-------- SUPPLIED INFORMATION

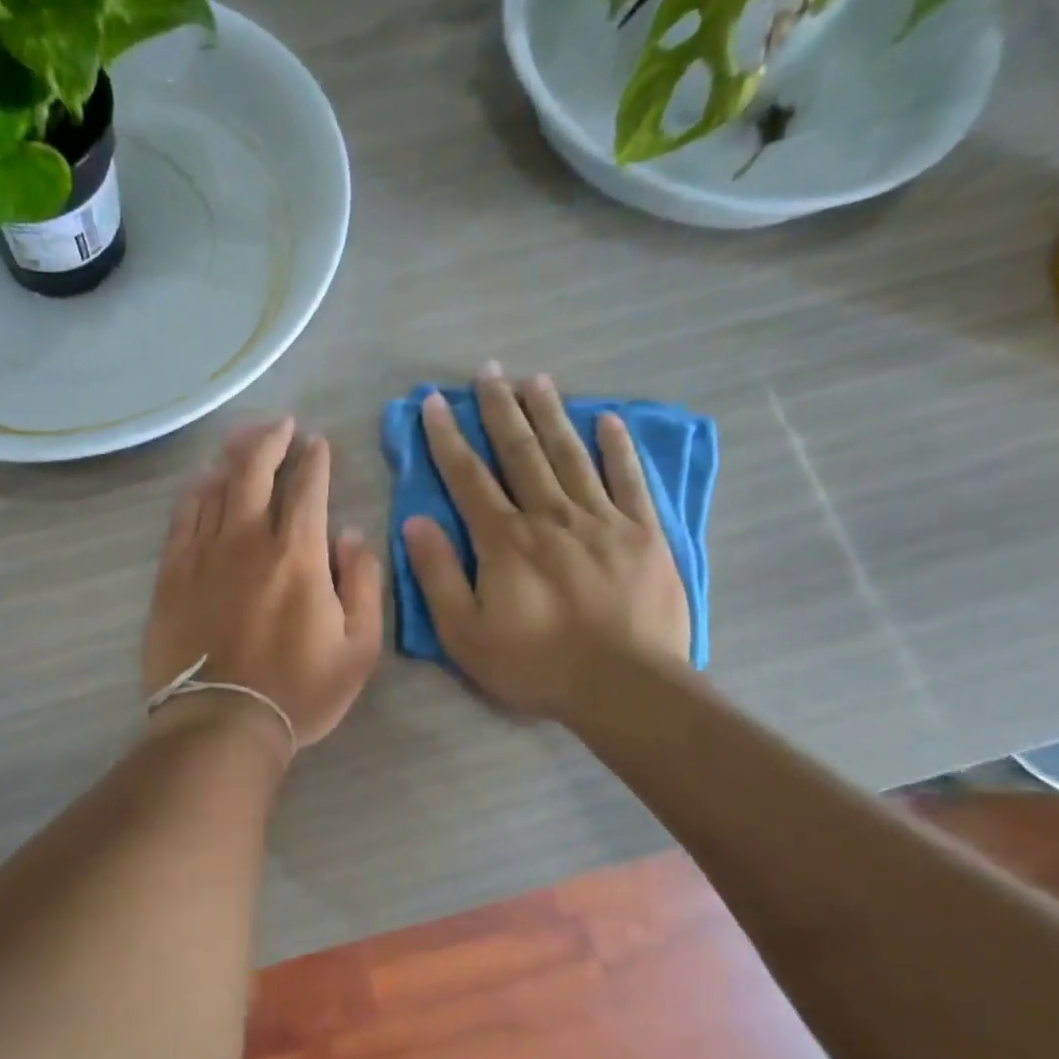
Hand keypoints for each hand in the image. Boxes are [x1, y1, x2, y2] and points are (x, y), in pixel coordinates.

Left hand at [144, 418, 383, 752]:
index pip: (308, 487)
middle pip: (255, 470)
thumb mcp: (359, 648)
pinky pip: (183, 516)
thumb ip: (363, 584)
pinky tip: (204, 479)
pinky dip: (196, 490)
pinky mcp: (172, 573)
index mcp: (299, 554)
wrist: (221, 724)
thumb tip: (351, 536)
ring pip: (217, 485)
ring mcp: (204, 553)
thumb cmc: (299, 692)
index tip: (318, 444)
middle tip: (281, 424)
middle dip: (271, 439)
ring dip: (233, 455)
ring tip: (244, 438)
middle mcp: (249, 539)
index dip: (315, 459)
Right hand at [401, 365, 690, 723]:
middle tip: (489, 371)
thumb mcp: (465, 633)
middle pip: (521, 453)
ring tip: (536, 380)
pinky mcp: (643, 534)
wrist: (623, 686)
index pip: (469, 477)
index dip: (448, 438)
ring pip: (570, 455)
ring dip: (551, 415)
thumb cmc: (535, 664)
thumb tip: (415, 521)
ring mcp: (601, 520)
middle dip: (500, 410)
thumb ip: (438, 574)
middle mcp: (550, 516)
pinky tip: (608, 420)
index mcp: (504, 540)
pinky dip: (618, 448)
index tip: (435, 402)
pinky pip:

----------------

**TASK STATEMENT:** Anywhere the listing shows the word "index", copy the full line.

**RESULT FOR THIS EXERCISE:**
index pip: (308, 487)
index mcp: (299, 554)
index tip: (318, 444)
index dip: (315, 459)
index pip: (469, 477)
index dip: (448, 438)
index mcp: (504, 540)
index tip: (435, 402)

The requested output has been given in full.